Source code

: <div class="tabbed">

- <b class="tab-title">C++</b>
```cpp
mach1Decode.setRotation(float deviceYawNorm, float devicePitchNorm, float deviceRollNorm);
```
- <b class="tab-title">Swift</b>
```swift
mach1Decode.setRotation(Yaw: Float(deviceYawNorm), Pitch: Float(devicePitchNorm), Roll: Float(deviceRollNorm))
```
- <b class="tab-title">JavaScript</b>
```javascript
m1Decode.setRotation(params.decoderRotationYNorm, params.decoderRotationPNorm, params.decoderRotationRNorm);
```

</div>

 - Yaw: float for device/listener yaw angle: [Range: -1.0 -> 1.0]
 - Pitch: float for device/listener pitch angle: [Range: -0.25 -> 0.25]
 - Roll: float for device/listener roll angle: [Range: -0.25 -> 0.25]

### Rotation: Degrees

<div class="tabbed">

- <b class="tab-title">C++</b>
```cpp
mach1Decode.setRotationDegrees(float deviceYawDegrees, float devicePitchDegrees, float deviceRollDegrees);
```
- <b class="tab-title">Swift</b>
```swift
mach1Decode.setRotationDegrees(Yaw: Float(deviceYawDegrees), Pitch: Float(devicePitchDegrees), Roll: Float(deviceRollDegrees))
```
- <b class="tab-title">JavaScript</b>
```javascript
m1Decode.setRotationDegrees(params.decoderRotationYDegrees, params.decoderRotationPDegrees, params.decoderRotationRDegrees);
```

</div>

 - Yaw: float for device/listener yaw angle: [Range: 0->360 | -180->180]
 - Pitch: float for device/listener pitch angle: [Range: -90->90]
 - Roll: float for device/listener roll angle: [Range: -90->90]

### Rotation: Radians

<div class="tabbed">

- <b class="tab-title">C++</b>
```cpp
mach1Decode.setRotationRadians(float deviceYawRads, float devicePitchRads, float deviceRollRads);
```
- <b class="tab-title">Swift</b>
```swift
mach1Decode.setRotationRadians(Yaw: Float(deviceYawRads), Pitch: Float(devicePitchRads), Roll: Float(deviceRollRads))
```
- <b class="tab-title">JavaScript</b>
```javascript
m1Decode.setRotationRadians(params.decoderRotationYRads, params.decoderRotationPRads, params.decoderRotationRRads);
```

* * *

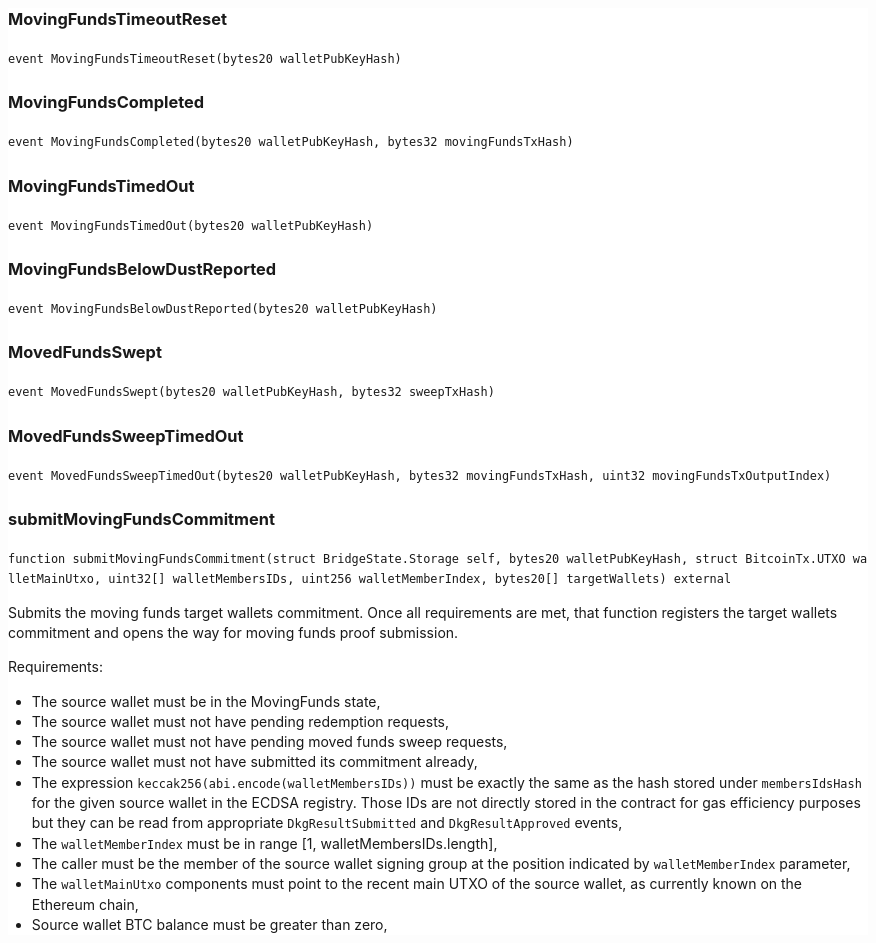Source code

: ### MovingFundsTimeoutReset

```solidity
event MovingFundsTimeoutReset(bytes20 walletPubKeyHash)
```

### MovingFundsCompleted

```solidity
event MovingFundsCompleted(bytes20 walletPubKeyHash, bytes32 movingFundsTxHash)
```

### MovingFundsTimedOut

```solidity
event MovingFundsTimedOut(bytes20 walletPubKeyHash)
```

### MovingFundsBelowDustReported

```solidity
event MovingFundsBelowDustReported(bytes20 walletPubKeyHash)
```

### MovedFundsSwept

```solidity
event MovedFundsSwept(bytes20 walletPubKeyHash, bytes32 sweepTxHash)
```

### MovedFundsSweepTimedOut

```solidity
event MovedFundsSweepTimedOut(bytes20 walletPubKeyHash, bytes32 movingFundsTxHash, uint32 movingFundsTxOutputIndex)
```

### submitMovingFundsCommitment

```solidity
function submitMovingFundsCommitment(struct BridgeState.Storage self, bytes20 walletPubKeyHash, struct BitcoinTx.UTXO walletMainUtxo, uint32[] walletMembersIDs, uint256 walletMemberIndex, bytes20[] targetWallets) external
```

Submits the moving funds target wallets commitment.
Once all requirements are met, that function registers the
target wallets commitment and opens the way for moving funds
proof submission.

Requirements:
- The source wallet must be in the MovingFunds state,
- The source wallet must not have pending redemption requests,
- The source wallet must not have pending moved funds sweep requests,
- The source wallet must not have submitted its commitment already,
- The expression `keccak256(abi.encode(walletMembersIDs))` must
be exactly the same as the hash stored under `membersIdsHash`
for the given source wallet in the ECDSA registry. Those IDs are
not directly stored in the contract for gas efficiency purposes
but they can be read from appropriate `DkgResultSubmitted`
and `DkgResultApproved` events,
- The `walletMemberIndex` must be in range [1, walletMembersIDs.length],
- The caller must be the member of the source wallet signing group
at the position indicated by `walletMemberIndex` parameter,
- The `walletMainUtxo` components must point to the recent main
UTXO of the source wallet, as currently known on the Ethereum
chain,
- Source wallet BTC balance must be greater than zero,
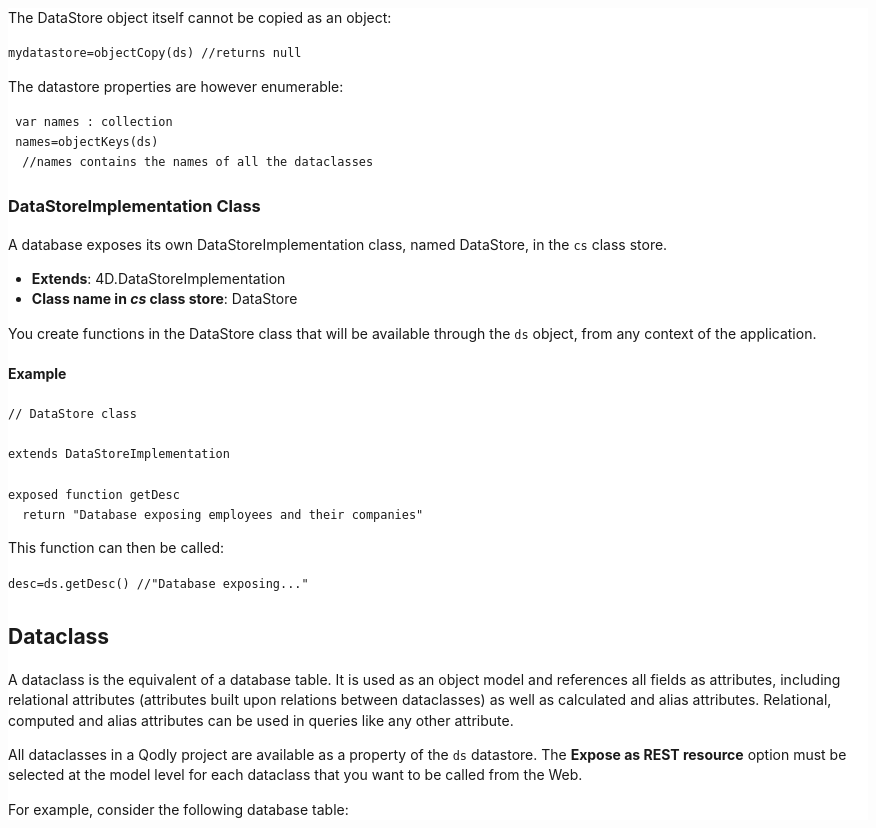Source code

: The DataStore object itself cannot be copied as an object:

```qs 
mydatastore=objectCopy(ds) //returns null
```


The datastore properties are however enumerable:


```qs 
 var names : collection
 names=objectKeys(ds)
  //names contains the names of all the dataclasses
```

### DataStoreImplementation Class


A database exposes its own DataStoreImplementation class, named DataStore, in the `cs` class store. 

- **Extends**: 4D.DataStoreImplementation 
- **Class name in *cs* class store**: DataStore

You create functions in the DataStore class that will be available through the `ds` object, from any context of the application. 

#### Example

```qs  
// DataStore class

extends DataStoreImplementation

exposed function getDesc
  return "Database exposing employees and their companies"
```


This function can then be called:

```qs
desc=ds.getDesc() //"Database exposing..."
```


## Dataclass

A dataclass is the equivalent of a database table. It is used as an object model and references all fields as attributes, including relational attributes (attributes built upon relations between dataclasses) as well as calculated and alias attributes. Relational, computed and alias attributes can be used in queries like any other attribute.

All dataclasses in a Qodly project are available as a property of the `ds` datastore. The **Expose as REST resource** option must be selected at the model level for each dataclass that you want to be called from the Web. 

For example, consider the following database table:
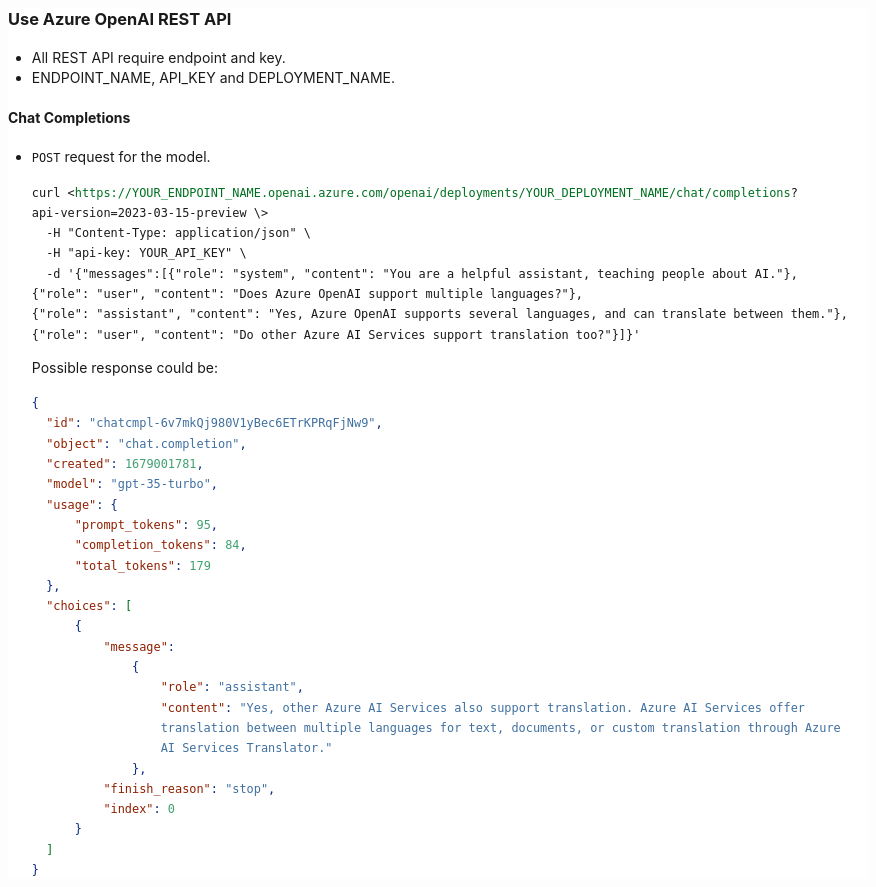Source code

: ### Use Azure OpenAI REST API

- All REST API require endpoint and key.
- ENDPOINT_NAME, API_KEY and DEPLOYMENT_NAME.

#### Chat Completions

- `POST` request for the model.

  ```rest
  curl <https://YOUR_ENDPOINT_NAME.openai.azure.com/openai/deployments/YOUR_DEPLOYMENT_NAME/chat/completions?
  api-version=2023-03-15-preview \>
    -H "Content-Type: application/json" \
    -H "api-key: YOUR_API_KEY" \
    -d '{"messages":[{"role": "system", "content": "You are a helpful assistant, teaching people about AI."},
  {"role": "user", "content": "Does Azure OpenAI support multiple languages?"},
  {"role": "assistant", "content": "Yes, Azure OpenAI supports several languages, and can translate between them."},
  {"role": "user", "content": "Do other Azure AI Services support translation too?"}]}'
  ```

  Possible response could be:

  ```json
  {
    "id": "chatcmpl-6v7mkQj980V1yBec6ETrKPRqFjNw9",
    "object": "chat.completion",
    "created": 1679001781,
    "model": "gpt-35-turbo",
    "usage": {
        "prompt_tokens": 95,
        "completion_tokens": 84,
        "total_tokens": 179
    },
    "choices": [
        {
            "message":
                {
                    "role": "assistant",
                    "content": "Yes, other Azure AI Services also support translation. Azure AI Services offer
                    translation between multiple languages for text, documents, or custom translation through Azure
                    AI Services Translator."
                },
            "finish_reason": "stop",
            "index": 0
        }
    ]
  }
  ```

**Task details:** Copy every line of the material in which the word "MovingFundsBelowDustReported" occurs.

**Answer to this exercise:**
### MovingFundsBelowDustReported
event MovingFundsBelowDustReported(bytes20 walletPubKeyHash)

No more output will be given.